Study finds a common assortment of reasons for non-initiation of hepatitis C therapy, regardless of patient race or ethnicity.
Historically, the use of pharmaceutical therapy for hepatitis C virus (HCV) infection has had a low prevalence among patients coinfected with HIV and HCV.
According to research published in the World Journal of Hepatology, prior to 2011 when direct-acting antivirals (DAAs) became available, only one-third of coinfected patients were deemed eligible for HCV therapy, and less than one-third of eligible patients ever initiated HCV treatment.
Reasons cited for non-initiation of older therapies like pegylated interferon plus ribavirin (pegIFN-RBV) include perceived risks and benefits and medical contraindications such as hepatic decompensation, advanced immunosuppression, and issues with substance abuse or severe depression that pose a risk of nonadherence.
Nearly half of US patients with HIV-HCV coinfection are African-American.

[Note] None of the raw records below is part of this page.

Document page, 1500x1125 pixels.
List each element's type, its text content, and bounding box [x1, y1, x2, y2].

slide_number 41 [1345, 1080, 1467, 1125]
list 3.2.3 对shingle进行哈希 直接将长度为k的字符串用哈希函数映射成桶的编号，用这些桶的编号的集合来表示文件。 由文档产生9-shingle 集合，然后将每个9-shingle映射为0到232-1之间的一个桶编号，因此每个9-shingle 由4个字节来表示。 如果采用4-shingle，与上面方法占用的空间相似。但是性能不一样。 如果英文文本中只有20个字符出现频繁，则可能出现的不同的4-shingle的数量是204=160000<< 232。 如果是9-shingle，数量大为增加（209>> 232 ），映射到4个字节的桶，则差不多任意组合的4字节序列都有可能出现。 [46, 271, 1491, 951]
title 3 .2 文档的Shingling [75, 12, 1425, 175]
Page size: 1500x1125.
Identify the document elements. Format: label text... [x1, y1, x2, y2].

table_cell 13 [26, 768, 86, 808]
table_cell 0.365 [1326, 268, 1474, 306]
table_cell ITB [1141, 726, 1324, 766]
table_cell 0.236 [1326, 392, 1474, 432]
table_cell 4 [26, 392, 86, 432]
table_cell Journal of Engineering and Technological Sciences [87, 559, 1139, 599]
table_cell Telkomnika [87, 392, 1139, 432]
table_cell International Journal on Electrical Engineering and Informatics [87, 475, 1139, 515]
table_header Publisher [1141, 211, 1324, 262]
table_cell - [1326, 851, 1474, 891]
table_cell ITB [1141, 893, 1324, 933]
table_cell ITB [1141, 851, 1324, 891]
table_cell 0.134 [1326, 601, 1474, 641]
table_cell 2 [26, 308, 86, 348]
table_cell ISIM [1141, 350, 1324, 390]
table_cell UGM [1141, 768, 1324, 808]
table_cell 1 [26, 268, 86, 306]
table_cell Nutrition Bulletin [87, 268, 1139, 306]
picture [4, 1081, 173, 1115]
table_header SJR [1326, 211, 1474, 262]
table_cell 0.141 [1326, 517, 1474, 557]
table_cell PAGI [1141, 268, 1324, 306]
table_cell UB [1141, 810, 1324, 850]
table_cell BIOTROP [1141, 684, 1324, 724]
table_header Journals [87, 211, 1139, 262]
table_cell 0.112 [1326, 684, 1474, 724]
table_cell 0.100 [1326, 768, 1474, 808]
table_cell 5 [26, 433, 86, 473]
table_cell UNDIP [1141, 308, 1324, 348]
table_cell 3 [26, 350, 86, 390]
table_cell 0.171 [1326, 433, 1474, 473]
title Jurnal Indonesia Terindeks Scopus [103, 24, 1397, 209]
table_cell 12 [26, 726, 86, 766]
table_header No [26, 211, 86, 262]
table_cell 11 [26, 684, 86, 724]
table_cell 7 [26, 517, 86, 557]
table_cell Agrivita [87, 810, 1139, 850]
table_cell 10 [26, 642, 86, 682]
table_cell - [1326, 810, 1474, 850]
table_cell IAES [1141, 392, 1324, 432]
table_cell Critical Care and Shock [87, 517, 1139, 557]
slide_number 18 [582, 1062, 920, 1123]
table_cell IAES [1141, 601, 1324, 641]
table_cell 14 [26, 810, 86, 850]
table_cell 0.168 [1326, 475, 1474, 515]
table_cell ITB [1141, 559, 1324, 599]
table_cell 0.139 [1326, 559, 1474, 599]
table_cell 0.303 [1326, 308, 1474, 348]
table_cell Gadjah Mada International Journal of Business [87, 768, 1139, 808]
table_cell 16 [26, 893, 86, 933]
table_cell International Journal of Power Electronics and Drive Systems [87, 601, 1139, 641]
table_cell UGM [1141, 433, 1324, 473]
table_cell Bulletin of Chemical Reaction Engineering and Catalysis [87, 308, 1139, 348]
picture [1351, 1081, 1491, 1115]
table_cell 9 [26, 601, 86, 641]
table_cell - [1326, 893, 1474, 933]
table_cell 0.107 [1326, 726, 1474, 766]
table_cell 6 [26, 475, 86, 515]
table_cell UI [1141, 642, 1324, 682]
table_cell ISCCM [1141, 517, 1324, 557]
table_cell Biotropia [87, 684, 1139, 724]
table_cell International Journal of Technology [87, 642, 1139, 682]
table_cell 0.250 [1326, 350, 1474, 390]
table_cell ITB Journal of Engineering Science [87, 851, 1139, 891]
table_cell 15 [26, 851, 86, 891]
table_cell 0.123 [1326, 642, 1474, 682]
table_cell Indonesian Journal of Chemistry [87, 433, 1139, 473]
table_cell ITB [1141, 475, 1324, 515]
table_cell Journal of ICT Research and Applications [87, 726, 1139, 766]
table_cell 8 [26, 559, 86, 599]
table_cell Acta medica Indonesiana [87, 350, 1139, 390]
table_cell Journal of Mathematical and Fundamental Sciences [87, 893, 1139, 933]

Studies involving older HCV regimens like pegIFN-RBV have shown that coinfected African-Americans are significantly less likely to receive HCV therapy than Caucasians. While there is a body of research on the treatment barriers faced by the general HIV-HCV patient population, not much information exists on barriers specific to people of color.

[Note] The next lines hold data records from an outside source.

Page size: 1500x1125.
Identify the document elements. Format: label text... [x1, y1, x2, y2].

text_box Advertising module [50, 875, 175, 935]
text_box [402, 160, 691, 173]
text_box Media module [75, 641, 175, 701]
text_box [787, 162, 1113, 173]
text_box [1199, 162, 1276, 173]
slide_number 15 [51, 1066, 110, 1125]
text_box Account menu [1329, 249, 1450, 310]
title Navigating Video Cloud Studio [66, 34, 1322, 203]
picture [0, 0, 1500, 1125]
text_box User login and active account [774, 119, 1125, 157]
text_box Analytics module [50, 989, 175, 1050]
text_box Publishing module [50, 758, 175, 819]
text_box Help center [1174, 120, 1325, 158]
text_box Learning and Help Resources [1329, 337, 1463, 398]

Researchers at the University of North Carolina conducted a retrospective study looking at the race and ethnicity of patients with HIV-HCV. They set out to identify any barriers to HCV treatment that differentially affect people of color, but they found none. Instead, the researchers identified 3 categories of reasons for HCV non-treatment that did not vary significantly by a patient’s race or ethnicity.

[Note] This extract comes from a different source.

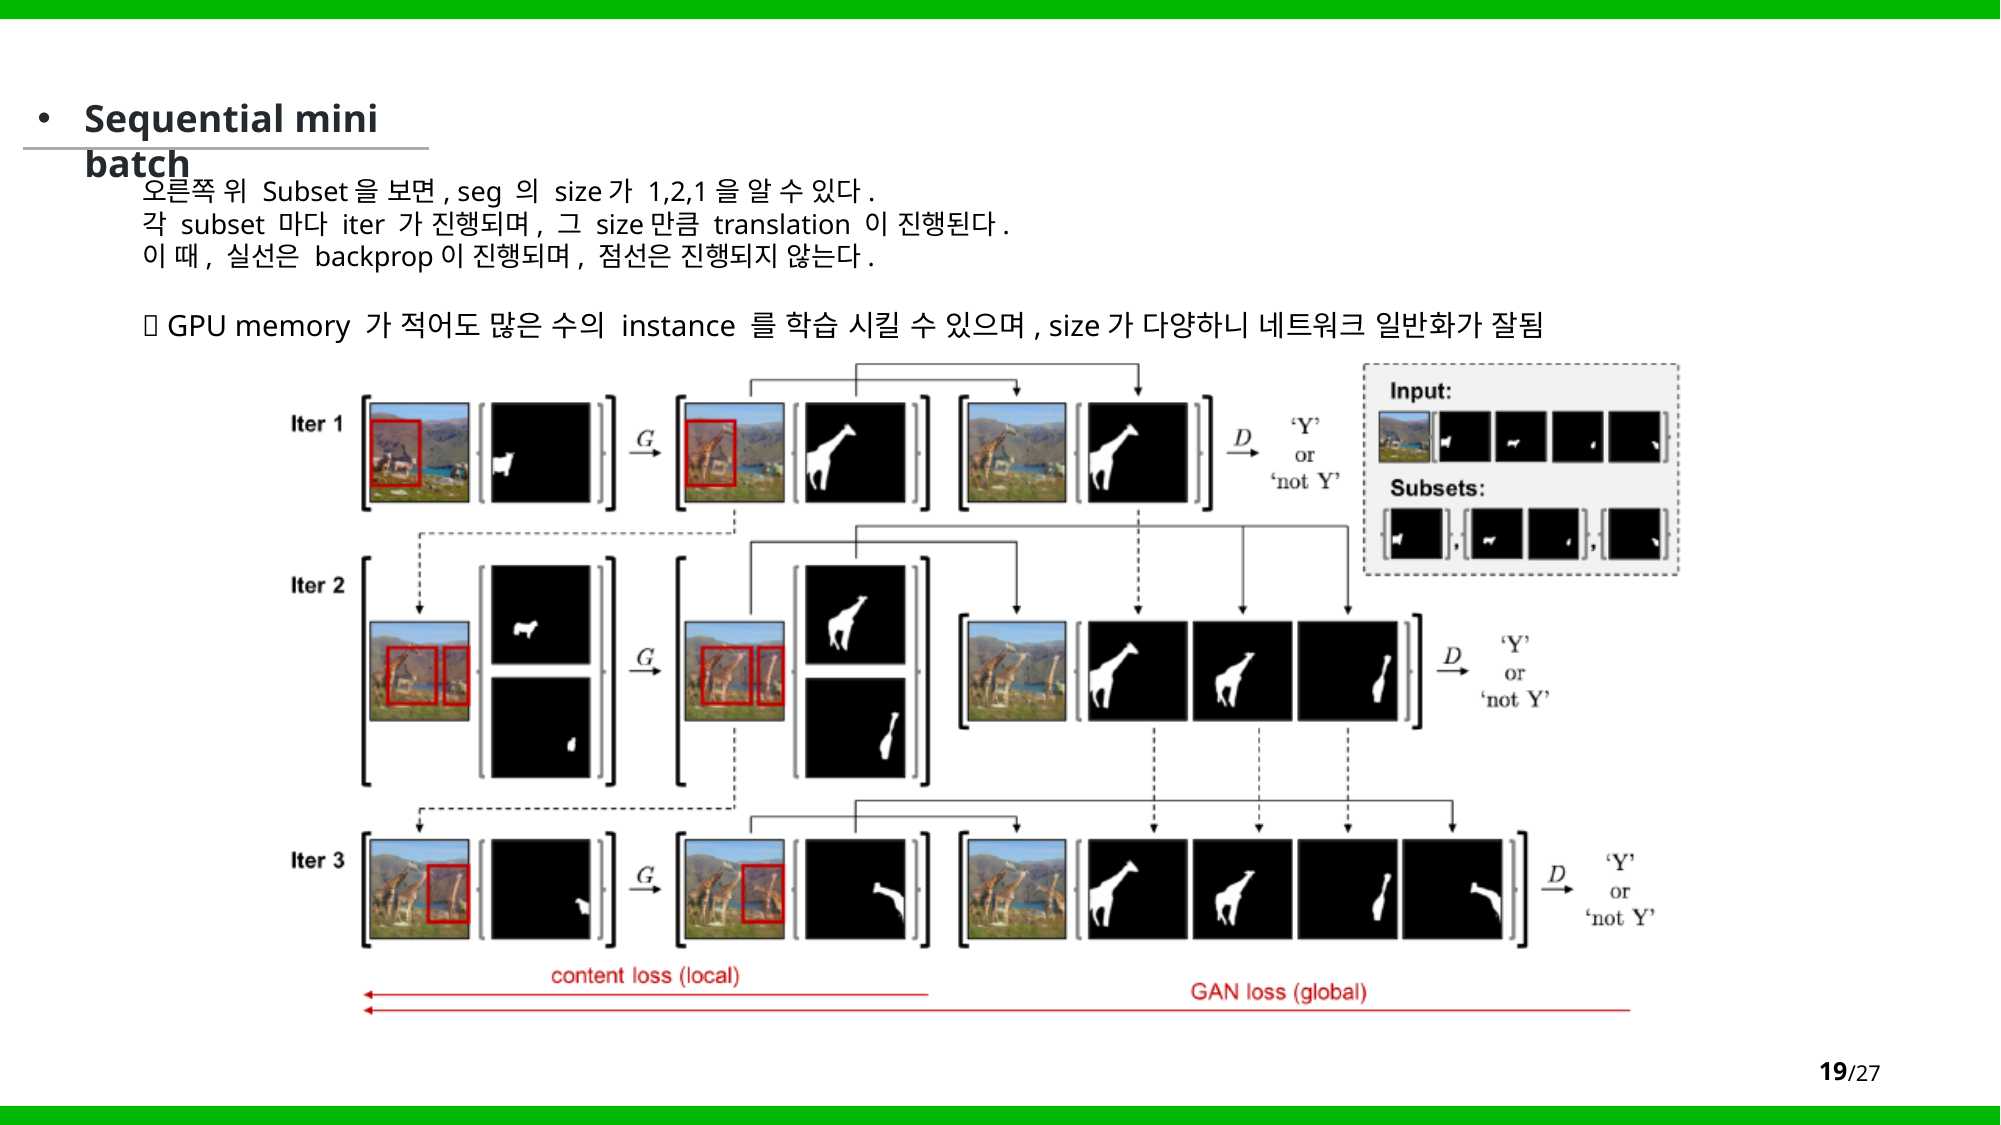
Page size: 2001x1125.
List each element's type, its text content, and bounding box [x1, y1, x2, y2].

The study involved a cohort of 171 coinfected, HCV treatment-naïve adult patients with at least 1 outpatient visit between 2004 and 2011. Researchers chose this study period to capture the time when pegIFN-RBV was the standard combination regimen for most patients with HIV-HCV coinfection.
Relationships between demographic variables, clinical characteristics, and documented reasons for non-initiation of HCV therapy were evaluated through descriptive analyses and multivariate logistic regression models. Odds ratios and 95% confidence intervals were used to determine statistically significant results.
The median age of cohort patients was 46, and 74% were male. Seventy-four percent of patients were African-American, 19% were Caucasian, and 7% were Hispanic or another race or ethnicity. More than one-third (37%) of patients lacked health insurance.
Reasons for non-initiation of HCV therapy did not vary significantly by race or ethnicity.
For about half of all patients, researchers found at least 1 documented non-modifiable medical reason to not treat HCV. Patient death was the most common, followed by advanced immunosuppression.
Two-thirds of all patients had at least 1 modifiable reason against HCV therapy (range 66% to 69% across all racial/ethnic groups). Psychiatric illness and use of injection drugs or cocaine were the most common of these, followed by alcohol use and severe depression.
Authors reported that non-medical reasons also were common across all racial/ethnic groups. Personal and social reasons were most prevalent, and economic reasons were least prevalent, at least in documented charts.
All told, the study concluded that patients with HIV-HCV coinfection tend to have multiple reasons for not using HCV therapy, regardless of race or ethnicity.
These observations were made in the context of interferon-based regimens, although the authors believe that addressing the same barriers can be useful in the era of first-line DAA regimens.